Cronaca Lavazè

Frana sul Lavazè: cani da ricerca e telecamera per escludere vittime

Massi enormi sulla strada tra Trentino ed Alto Adige, che resterà chiusa almeno per una settimana

foto: Scuola provinciale cani da ricerca e da catastrofe

Frana sulla strada del passo Lavazè. La statale 620 che collega la Val di Fiemme con la Val d'Ega, è chiusa dal pomeriggio di venerdì 5 giugno, quando un'importante smottamento ha riversato enormi massi sulla strada. Circa 300 metri cubi di materiale roccioso hanno travolto le reti di contenimento finendo sulla carreggiata, parzialmente danneggiata oltre che completamente ostruita. 

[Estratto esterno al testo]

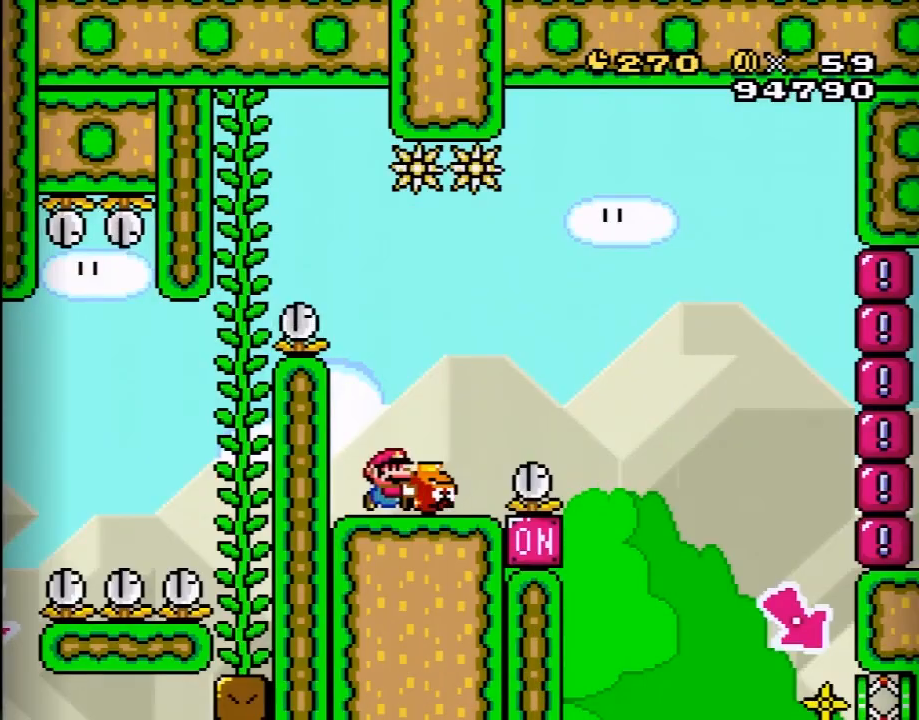
{"buttons": ["Y"], "events": [[17, "DPAD_RIGHT", "up"], [200, "DPAD_RIGHT", "down"], [283, "DPAD_RIGHT", "up"]]}
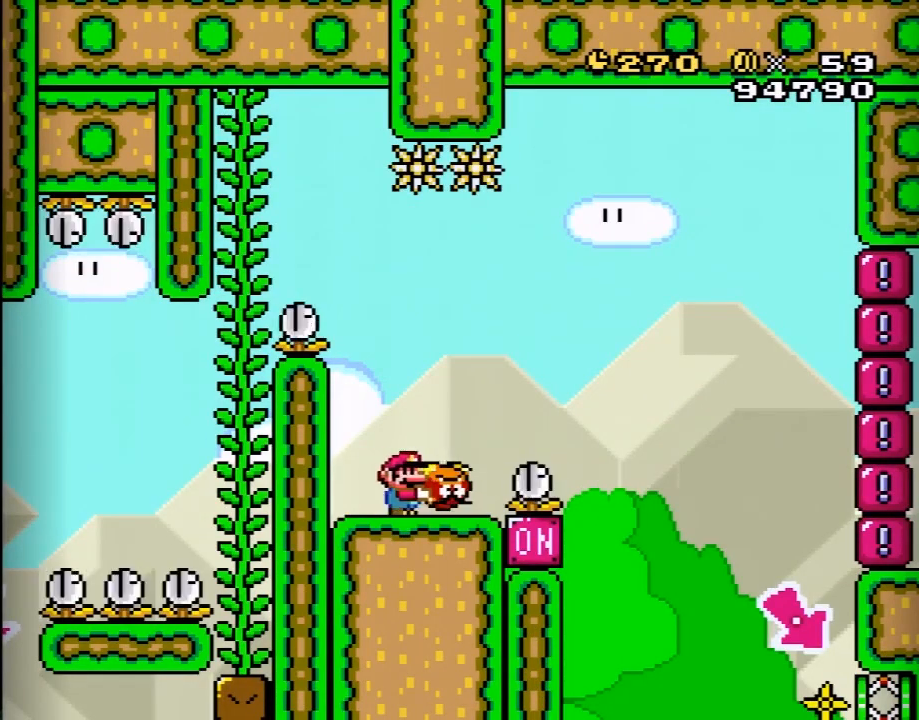
{"buttons": [], "events": [[217, "B", "down"], [217, "DPAD_RIGHT", "down"], [383, "B", "up"], [383, "DPAD_RIGHT", "up"], [383, "Y", "up"]]}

Dopo l'intervento dei Vigili del Fuoco volontari locali, un primo sopralluogo è stato effettuato dai tecnici del Servizio Gestione Strade e dal geologo provinciale. La causa è da ricercare nelle forti piogge che si sono verificate nella notte tra giovedì e venerdì.

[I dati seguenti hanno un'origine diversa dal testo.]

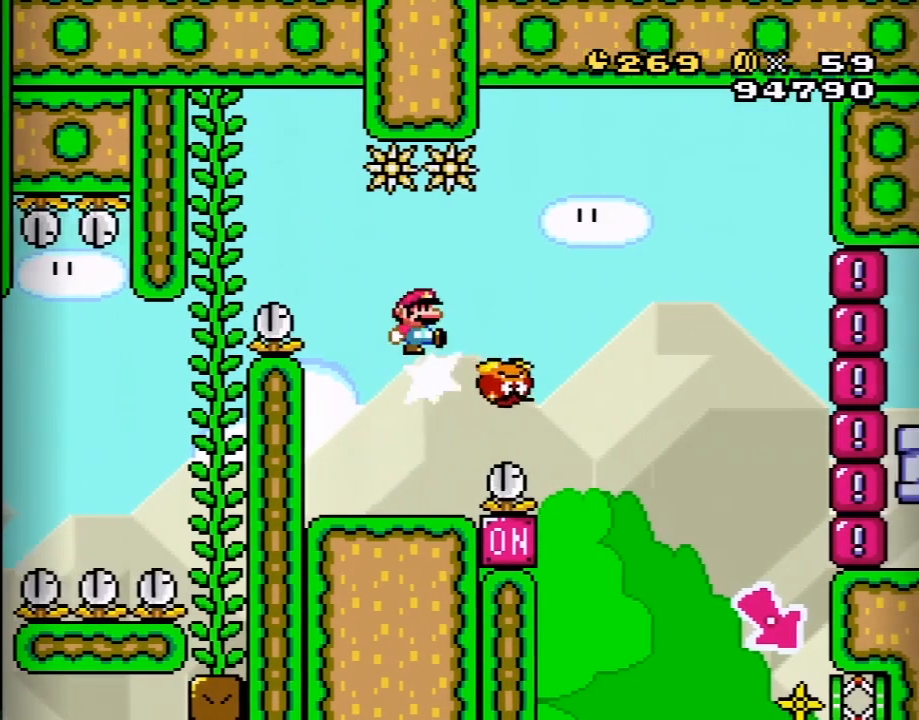
{"buttons": ["Y"], "events": [[17, "Y", "down"], [33, "DPAD_LEFT", "down"], [133, "DPAD_LEFT", "up"]]}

Sul posto è intervenuta anche la Scuola provinciale cani da ricerca e da catastrofe. Le unità cinofile, trasportate sul posto dall'elicottero, hanno battuto l'area alla ricerca di persone intrappolate tra i massi. I Vigili del Fuoco hanno anche utilizzato una videocamera endoscopica per un ulteriore accertamento. L'attenta verifica ha permesso di escludere il coinvolgimento di persone.